Unsung, ‘veiled’ Garvey takes center stage
Campus scholar charts the life, times of Pan-African feminist Amy Jacques Garvey
| 26 February 2003
“We are the descendants of a suffering people. We are the descendants of a people determined to suffer no longer. We shall now organize the 400,000,000 Negroes of the world into a vast organization to plant the banner of freedom on the great continent of Africa.”
With such words, the Jamaican-born black leader Marcus Mosiah Garvey, in the early decades of the 20th century, inspired millions across the globe with a program for racial pride, self-reliance, and nationhood for people of African descent. Hailed by many as a “Black Moses,” Marcus Garvey and the organization he founded and led — the Universal Negro Improvement Association (UNIA) — are now staples of every survey of African American history.

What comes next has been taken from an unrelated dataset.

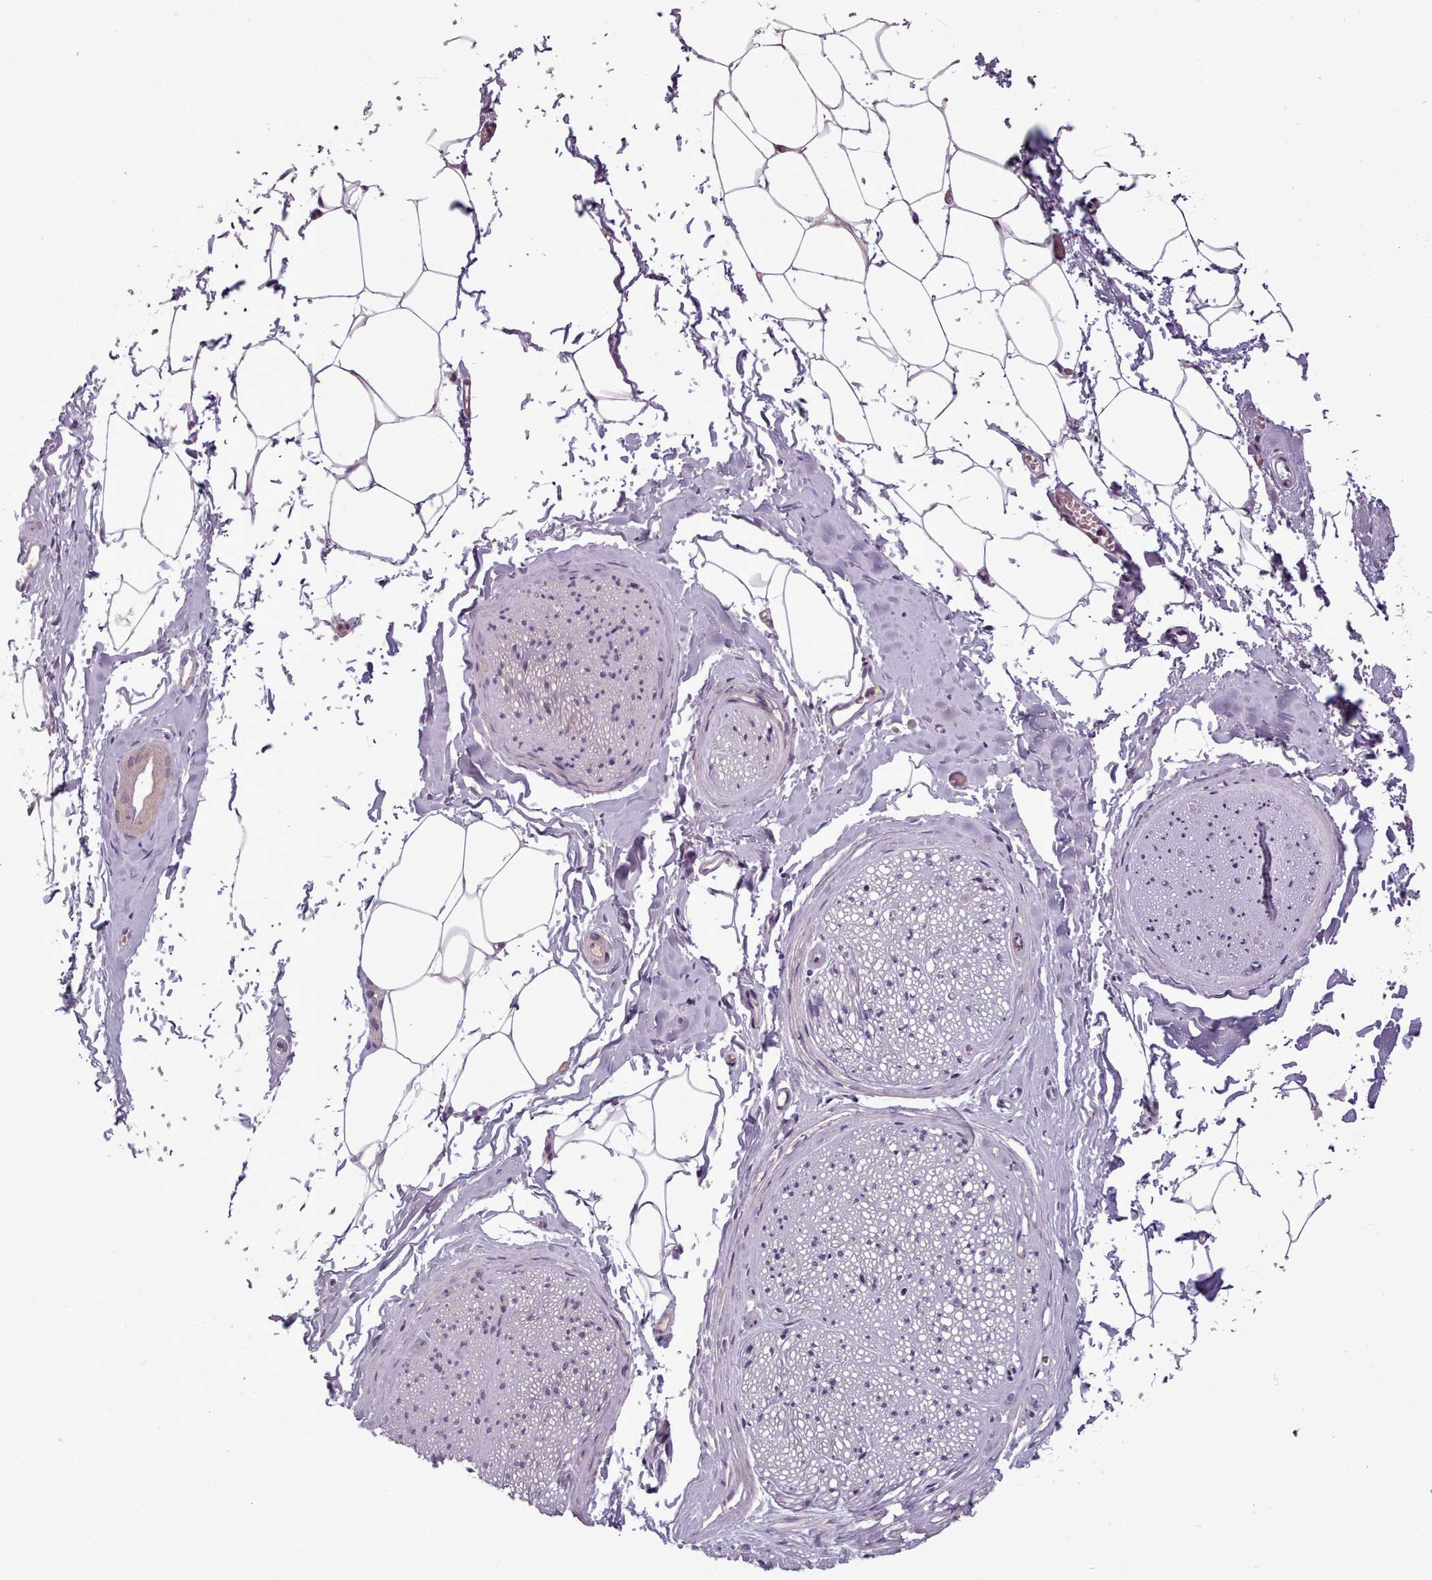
{"staining": {"intensity": "negative", "quantity": "none", "location": "none"}, "tissue": "adipose tissue", "cell_type": "Adipocytes", "image_type": "normal", "snomed": [{"axis": "morphology", "description": "Normal tissue, NOS"}, {"axis": "morphology", "description": "Adenocarcinoma, High grade"}, {"axis": "topography", "description": "Prostate"}, {"axis": "topography", "description": "Peripheral nerve tissue"}], "caption": "This is an immunohistochemistry (IHC) histopathology image of benign adipose tissue. There is no expression in adipocytes.", "gene": "NT5DC2", "patient": {"sex": "male", "age": 68}}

Yet Garvey’s legacy — the spread of his “Pan African “ program for unity among blacks in Africa and the African diaspora, and its influence on later incarnations of black nationalism — owes much to his second wife, whose name rarely surfaces during yearly celebrations of Black History Month. It is Amy Garvey (né Jacques) — intellectual, writer, Pan Africanist, feminist, activist, wife, and mother — whom Berkeley historian Ula Yvette Taylor brings to light in a new book, “The Veiled Garvey” (University of North Carolina Press, 2002).
Taylor, an associate professor of African American studies, discovered Amy Jacques Garvey as an undergraduate at UCLA, while researching the women’s section of major black newspapers of the 1920s, such as the Chicago Defender and the New York Age. Etiquette and household hints filled most of those pages. Only the UNIA paper, The Negro World, she says, consistently carried political commentary in its women’s section, “Our Women and What They Think.” Amy Jacques Garvey launched and edited the page, and in her editorials — nearly 200 written between 1924 and 1927 — challenged patriarchy, racism, and imperialism.

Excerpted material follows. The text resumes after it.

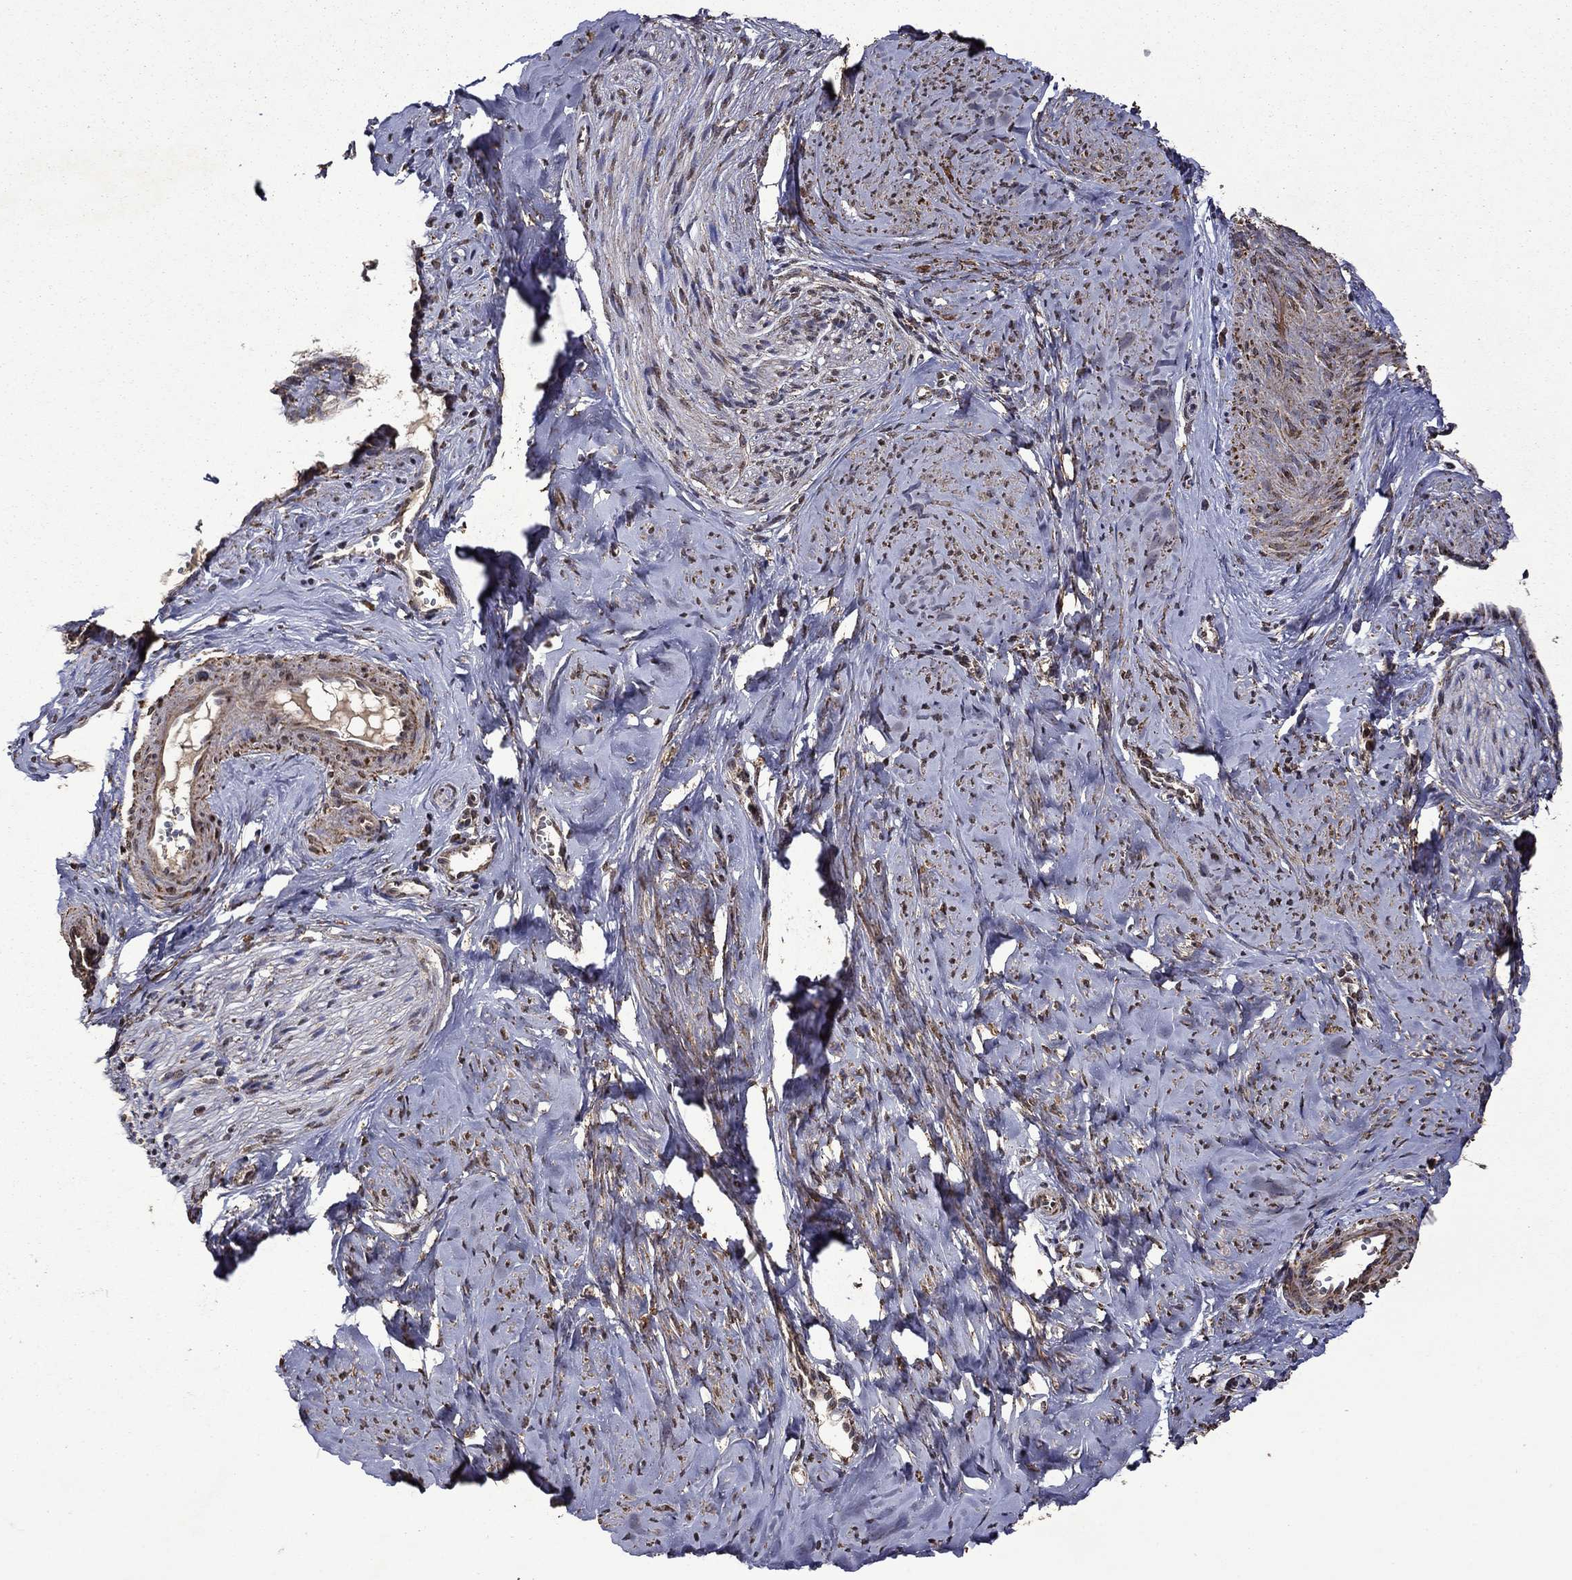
{"staining": {"intensity": "moderate", "quantity": ">75%", "location": "cytoplasmic/membranous"}, "tissue": "smooth muscle", "cell_type": "Smooth muscle cells", "image_type": "normal", "snomed": [{"axis": "morphology", "description": "Normal tissue, NOS"}, {"axis": "topography", "description": "Smooth muscle"}], "caption": "IHC of unremarkable human smooth muscle shows medium levels of moderate cytoplasmic/membranous positivity in approximately >75% of smooth muscle cells. (DAB (3,3'-diaminobenzidine) = brown stain, brightfield microscopy at high magnification).", "gene": "ITM2B", "patient": {"sex": "female", "age": 48}}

“The Veiled Garvey: The Life and Times of Amy Jacques Garvey” is the first book-length biography of this important but unsung figure. Born in Jamaica in 1895 to an educated “brown” family, Amy Jacques suffered from bouts of malaria and, in order to live in a malaria-free area, moved in 1917 to Harlem. There she became involved in the UNIA, serving first as a traveling secretary and later as private secretary to its leader, to whom she was married in 1922. The following year, the government brought charges against Marcus Garvey — claiming fraudulent sale of shares in the UNIA’s black steamship line; over the next years he was imprisoned and eventually deported. (A number of factors — including the hostility of J. Edgar Hoover, Marcus Garvey’s lack of business acumen, and the antipathy of other black leaders — are said to have contributed to Garvey’s downfall.)

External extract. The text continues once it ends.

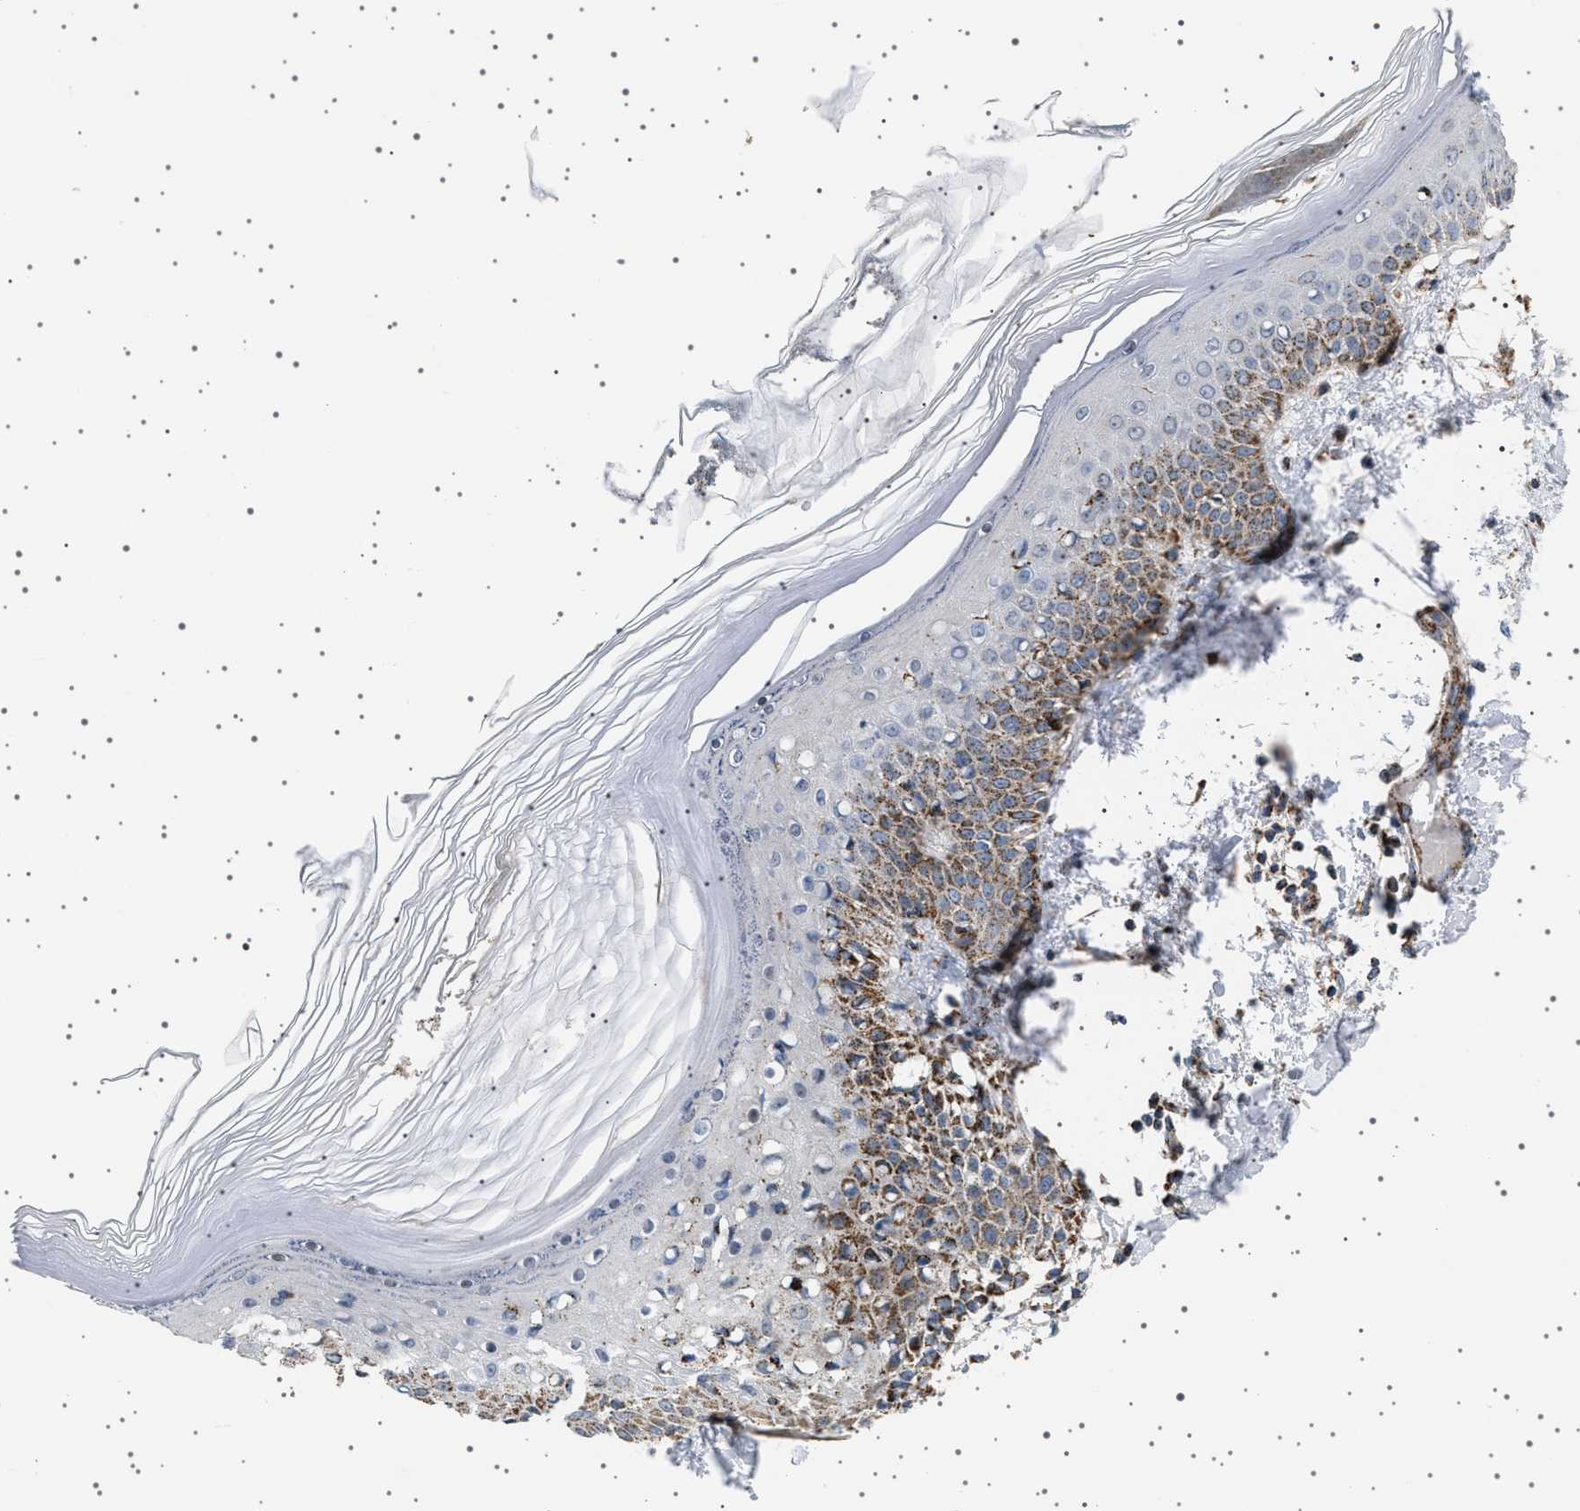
{"staining": {"intensity": "negative", "quantity": "none", "location": "none"}, "tissue": "skin", "cell_type": "Fibroblasts", "image_type": "normal", "snomed": [{"axis": "morphology", "description": "Normal tissue, NOS"}, {"axis": "topography", "description": "Skin"}], "caption": "Benign skin was stained to show a protein in brown. There is no significant staining in fibroblasts.", "gene": "UBXN8", "patient": {"sex": "male", "age": 53}}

Thrust by these troubles, in her husband’s absence, into a prominent position in the UNIA, Amy campaigned for his release, kept his words and philosophy before the public, and developed a female Pan Africanist philosophy on the women’s pages of The Negro World.
“She blossomed,” says Taylor, “by honing her journalistic skills, writing commentary on the international situation, and refining her discourse on Jim Crow.” But it was after her husband’s death in 1940, she says, that Amy Jacques Garvey took flight as an independent thinker. While the UNIA lauded the promise of black capitalism, for example, Amy took note of its limitations. And she became less concerned with getting people to join the UNIA, says Taylor, than with getting Pan African ideas into existing organizations.
Treated like a queen
Amy Jacques Garvey also developed a thriving “network of correspondence” Taylor says, with world-renowned black leaders — among them author W.E.B. DuBois; Kwame Nkrumah, the first president of Ghana; and the first president of Nigeria, Nnamdi Azikiwe — and helped organize international Pan African conferences. Nkrumah, for one, had studied “The Philosophy and Opinions of Marcus Garvey,” regarded as a Pan Africanist bible, which Amy Jacques Garvey had edited and published. “When some of these men became heads of state,” says Taylor, “they invited her over and treated her like a queen.”
Taylor’s work on Amy Jacques Garvey, along with her research projects before and since, helps to delineate lines of influence connecting phases of black feminist thought and black political activism through time. In the early ’90s, she was historical consultant for the Hollywood film “Panther,” directed by Mario Van Peebles, and co-wrote the accompanying pictorial book on the Black Panther Party and the movie. She is currently researching the history of the Nation of Islam — which, like Rastafarism, the Black Power movement of the 1960s, and other expressions of black nationalism, was influenced by Garveyism. “When the Nation of Islam started in the 1930s,” she says, “many early members, including Malcolm X’s parents, were former Garveyites.”
The legacy of Garveyism continues to the present day, and Taylor’s new biography pays homage to one who helped shaped its philosophy and spread its message.